#### Study text

Antonino D’Antona was born in Riesi (Caltanisetta) on December 18, 1842, the son of Antonino and Concetta Debilio. After completing his classical studies in Sicily and after enrolling at the University of Palermo, where he attended the first four years of the medical course, he moved to Naples. He was guided since childhood by the care of a paternal uncle, the archpriest Gaetano D'Antona, who also followed him in the years of his university education. Antonino only had one child: Carlo D’Antona.

He lived in Rome in Villino Durante.[1]

Adulthood[edit]

D'Antona received his Medical Degree at 23 years old in 1865. He intended to improve his aptitudes and his method in study and research, dedicating a few more years to his own training. Longing to broaden his education through the knowledge of the main Italian and European scientific circles, he made study trips abroad, and for about three years, from 1866 to 1869, he attended the most renowned surgical clinics of the time: he came to Vienna, where he met Christian A. Billroth and followed his school, in Berlin where he met Langenbeck, in Bristol, where he met Spencer, and finally in Edinburgh, where he met Lister, but also in Leipzig, at JF Cohnheim; in London, he was taught by master T. S. Wells, who then formed a solid friendship with him. This internship in clinical centers of international importance gave him excellent training, oriented towards the most modern and stimulating aspects of surgery, and prepared him for the new applications of the discipline that was facing profound scientific renewals in those years.[2]

Later life and death[edit]

In the autumn of 1912, the first signs of a serious illness appeared. Antona's strength declined in a short time, but he continued teaching for an entire academic year. In the following summer, his health conditions worsened. His death in Naples on December 21, 1913, at the age of 71 caused great condolences throughout the nation.

A monument has been erected by the municipality in Riesi, in front of his family house. For Spencer Watson, he was considered “the greatest European Clinician”. With the twentieth century and after the untimely death of D'Antona, Giovanni Pascale, a figure of great importance, in particular in the fight against tuberculosis and tumors, bursts onto the scene of Neapolitan surgery.

His main works are; Essays on abdominal surgery, Naples 1883; The new surgery of the central nervous system, Naples 1893.[3]

D'Antona medical contribution and career[edit]

When D’Antona was 27 years old he came back to Naples and became a member of the university surgical team of Carlo Gallozzi and was nominated as preparer of operative medicine at the surgical clinic by ministerial decree of 1872 and he was confirmed until 1880. He was one of the first in Italy to introduce and make antisepsis be known. He was an eclectic surgeon and particularly passionate towards nervous system surgery, reason why he devised a method for determining the cranio-encephalic topography.

########
#### Information shown

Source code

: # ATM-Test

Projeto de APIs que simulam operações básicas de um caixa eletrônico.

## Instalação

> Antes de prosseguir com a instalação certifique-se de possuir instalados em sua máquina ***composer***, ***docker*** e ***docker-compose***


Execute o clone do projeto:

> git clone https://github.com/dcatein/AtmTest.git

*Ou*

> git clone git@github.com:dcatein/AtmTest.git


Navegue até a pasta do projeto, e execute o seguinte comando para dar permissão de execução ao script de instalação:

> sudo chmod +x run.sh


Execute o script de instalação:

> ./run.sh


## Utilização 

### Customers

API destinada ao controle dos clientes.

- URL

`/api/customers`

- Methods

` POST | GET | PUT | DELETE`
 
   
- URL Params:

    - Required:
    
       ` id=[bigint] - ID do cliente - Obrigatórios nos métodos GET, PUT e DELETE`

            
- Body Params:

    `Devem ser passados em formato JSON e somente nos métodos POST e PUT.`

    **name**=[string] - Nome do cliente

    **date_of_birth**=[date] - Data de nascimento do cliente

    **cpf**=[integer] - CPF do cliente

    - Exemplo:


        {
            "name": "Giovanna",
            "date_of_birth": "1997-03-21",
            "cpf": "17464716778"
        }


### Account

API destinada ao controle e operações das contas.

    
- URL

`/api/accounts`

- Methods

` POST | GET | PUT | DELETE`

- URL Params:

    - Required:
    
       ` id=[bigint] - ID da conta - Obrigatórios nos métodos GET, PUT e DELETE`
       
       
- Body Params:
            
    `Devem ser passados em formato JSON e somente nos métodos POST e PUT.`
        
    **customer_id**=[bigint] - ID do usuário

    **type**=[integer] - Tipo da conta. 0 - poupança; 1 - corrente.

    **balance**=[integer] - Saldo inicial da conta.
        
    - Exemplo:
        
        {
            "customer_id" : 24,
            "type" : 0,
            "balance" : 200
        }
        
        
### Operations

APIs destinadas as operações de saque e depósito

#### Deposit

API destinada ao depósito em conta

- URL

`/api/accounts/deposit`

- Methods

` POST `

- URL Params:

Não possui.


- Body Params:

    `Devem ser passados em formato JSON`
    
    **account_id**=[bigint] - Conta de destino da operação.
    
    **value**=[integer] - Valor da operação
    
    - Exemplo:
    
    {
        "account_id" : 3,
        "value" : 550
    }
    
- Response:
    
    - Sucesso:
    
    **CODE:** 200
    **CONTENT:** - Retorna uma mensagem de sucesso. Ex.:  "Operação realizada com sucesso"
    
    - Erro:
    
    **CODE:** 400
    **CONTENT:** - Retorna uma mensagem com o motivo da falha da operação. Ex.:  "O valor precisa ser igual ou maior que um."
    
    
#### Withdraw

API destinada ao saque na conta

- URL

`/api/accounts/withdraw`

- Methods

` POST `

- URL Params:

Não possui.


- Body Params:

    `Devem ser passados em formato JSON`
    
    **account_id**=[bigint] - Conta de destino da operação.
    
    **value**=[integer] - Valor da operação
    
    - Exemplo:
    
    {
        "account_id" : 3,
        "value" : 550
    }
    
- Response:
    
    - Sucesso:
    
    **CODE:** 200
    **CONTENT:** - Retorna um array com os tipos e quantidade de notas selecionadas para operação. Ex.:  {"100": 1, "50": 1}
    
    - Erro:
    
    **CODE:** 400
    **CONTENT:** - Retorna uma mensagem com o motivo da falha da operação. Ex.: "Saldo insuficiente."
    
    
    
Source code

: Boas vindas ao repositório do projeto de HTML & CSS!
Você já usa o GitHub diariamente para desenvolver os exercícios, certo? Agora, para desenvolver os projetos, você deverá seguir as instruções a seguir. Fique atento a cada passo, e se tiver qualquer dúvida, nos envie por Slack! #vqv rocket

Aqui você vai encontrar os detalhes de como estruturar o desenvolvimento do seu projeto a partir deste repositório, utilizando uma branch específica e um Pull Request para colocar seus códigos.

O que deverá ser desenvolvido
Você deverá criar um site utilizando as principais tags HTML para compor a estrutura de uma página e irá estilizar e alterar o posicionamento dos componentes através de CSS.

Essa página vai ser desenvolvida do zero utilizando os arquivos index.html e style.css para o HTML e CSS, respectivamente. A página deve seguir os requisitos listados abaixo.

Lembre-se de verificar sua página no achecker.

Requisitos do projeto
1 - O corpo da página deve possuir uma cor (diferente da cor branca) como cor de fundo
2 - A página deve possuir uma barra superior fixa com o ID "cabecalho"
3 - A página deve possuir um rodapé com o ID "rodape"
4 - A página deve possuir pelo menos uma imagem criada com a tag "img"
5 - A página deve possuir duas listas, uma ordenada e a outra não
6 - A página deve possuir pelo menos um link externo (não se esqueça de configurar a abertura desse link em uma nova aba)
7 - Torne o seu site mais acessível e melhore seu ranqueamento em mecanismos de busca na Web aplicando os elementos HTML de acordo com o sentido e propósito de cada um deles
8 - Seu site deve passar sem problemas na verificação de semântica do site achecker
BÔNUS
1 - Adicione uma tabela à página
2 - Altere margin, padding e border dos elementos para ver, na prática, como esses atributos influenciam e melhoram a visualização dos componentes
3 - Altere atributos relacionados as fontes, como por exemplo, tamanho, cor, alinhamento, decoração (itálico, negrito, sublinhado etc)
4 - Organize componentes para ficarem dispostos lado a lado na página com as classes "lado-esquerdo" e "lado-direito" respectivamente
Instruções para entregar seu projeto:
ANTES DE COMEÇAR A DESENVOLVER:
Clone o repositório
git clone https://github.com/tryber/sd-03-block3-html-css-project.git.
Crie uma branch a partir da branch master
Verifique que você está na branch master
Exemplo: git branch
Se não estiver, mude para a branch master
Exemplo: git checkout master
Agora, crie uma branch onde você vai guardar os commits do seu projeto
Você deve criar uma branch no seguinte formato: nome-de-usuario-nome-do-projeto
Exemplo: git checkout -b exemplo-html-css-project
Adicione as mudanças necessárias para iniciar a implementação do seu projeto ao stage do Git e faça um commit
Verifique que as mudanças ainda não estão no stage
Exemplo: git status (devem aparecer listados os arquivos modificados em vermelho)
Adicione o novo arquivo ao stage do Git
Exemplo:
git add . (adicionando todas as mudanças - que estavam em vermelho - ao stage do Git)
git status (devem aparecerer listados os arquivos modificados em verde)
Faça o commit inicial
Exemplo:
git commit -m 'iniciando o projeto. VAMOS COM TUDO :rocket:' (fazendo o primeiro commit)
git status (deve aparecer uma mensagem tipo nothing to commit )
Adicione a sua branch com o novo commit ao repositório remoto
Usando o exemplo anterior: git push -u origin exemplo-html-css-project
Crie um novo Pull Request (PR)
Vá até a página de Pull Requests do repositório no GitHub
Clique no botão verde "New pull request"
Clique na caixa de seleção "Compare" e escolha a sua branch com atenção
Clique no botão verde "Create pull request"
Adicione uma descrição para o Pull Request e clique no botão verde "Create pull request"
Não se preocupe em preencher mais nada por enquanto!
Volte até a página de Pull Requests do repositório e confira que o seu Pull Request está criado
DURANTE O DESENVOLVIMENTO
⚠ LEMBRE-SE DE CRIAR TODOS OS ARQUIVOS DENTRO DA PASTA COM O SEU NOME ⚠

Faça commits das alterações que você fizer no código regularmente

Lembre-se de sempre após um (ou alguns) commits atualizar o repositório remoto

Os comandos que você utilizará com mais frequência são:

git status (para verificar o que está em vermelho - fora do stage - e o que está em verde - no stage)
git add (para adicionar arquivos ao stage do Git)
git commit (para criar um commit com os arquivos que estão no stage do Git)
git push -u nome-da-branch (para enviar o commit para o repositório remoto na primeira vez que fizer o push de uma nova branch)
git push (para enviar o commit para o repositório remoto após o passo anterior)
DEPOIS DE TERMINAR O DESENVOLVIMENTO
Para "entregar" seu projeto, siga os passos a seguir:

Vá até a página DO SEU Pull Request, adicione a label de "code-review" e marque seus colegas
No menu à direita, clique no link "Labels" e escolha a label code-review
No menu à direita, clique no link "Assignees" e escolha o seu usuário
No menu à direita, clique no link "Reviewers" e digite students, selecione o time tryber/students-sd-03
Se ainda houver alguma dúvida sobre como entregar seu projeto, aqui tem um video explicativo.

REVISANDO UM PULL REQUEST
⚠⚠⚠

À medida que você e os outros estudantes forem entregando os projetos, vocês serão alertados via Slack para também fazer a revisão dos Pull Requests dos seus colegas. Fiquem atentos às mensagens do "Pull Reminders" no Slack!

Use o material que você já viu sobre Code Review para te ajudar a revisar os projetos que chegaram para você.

########

Questions:
- 1) Write out the passage of the D'Antona biography from "In the autumn" to "throughout the nation.".
- 2) In the D'Antona biography, in which city did D'Antona meet Lister?

Answers to the problems:
- 1)
In the autumn of 1912, the first signs of a serious illness appeared. Antona's strength declined in a short time, but he continued teaching for an entire academic year. In the following summer, his health conditions worsened. His death in Naples on December 21, 1913, at the age of 71 caused great condolences throughout the nation.

- 2) Edinburgh